>>>
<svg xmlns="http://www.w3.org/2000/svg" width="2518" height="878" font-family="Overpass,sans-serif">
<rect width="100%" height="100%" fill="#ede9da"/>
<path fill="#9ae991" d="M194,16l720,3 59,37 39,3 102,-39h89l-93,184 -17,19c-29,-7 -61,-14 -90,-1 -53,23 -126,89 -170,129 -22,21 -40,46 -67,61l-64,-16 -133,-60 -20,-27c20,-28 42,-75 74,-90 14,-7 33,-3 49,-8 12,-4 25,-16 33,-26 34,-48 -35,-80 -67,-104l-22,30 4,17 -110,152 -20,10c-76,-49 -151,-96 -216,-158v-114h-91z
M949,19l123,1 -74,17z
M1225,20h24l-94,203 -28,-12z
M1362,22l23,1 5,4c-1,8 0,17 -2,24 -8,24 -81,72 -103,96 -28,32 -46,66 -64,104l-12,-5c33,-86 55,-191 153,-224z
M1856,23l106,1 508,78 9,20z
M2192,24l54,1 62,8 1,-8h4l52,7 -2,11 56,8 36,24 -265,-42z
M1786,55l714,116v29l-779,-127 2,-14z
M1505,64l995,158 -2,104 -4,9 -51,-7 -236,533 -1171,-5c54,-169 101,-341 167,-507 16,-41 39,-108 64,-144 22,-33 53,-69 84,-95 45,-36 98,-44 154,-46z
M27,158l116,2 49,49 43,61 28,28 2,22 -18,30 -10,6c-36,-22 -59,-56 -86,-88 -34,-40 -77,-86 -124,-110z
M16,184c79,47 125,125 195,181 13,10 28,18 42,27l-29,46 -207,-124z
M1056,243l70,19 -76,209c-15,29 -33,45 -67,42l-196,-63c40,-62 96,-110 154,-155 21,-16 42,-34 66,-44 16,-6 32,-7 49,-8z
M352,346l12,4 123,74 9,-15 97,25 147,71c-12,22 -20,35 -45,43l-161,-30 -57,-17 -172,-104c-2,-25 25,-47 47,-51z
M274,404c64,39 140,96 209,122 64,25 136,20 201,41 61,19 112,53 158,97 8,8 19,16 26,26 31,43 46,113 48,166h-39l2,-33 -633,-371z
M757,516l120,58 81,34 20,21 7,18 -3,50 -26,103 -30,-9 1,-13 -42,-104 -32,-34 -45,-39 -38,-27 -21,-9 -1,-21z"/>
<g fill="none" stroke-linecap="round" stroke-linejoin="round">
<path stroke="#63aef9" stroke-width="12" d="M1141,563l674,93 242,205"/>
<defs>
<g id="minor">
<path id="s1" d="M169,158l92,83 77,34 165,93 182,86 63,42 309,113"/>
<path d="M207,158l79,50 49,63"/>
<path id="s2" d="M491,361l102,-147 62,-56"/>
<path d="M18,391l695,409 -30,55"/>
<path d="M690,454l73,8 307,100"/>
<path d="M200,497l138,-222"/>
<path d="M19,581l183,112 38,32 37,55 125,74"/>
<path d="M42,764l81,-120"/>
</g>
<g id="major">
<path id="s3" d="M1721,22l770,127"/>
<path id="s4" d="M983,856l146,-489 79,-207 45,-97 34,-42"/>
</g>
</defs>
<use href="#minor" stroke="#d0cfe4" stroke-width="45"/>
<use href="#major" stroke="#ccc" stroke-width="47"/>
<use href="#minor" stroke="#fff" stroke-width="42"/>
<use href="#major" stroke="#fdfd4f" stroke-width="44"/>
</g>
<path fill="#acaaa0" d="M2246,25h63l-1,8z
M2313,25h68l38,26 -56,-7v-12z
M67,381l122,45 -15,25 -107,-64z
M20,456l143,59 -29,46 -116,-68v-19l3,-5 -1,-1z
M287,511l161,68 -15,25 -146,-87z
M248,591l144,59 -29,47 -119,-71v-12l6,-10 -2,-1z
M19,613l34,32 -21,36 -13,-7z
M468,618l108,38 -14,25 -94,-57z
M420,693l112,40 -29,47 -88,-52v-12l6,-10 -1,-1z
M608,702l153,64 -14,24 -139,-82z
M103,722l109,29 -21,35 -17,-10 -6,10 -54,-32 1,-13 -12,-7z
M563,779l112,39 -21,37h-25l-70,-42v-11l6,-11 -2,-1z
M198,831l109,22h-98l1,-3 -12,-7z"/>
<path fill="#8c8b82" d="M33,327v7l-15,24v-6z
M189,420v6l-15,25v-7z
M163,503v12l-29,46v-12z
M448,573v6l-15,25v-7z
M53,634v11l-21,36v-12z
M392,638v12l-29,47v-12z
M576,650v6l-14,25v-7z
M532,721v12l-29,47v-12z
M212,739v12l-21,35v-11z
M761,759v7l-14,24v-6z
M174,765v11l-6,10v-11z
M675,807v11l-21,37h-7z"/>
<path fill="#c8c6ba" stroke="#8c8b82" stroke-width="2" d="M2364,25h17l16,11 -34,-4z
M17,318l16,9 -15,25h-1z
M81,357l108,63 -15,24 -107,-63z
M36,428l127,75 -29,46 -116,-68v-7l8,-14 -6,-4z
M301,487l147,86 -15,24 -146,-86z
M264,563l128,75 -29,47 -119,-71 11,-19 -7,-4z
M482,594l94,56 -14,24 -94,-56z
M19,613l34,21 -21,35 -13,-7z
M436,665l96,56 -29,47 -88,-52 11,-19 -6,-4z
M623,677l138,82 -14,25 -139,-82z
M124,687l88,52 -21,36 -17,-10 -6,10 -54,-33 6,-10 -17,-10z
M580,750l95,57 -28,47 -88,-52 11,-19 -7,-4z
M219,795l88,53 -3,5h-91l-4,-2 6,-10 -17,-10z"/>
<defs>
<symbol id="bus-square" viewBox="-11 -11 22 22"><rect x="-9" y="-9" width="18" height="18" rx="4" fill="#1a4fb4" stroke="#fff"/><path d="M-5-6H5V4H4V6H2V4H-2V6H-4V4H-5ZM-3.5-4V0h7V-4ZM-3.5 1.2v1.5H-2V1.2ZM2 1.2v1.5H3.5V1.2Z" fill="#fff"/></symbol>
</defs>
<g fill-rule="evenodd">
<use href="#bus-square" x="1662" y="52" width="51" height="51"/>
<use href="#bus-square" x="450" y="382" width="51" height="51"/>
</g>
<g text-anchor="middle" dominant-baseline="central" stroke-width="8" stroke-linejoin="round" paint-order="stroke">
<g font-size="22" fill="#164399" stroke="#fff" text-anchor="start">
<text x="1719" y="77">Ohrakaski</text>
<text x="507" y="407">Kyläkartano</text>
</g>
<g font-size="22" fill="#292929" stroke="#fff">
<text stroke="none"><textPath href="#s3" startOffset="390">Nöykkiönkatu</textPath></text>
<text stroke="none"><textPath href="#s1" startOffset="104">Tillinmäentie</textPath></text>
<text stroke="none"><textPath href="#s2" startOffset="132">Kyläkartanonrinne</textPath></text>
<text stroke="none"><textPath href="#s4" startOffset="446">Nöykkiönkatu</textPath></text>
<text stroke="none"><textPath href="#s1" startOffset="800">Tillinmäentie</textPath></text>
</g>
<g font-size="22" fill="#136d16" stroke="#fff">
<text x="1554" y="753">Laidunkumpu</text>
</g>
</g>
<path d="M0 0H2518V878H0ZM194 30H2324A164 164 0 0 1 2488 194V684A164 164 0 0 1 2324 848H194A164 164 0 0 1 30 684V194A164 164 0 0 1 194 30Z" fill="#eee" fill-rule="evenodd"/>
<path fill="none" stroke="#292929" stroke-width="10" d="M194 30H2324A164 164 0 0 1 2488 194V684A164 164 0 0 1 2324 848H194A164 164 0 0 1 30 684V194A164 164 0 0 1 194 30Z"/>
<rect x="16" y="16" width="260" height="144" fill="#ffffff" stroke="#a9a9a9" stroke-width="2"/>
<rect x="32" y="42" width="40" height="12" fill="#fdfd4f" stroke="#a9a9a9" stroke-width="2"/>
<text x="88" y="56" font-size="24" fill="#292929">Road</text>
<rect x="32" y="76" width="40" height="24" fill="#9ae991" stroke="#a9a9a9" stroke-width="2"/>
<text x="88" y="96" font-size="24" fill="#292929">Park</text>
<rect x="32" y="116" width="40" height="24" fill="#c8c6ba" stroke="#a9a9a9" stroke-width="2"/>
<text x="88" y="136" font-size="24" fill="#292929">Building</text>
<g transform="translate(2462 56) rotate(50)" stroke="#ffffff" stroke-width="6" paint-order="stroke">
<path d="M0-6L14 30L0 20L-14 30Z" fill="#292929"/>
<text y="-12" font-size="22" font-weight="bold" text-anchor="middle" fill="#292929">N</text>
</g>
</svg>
<<<
Report only how many lines of the listing hold the word "rule".

• RESPONSE TO THIS EXERCISE
2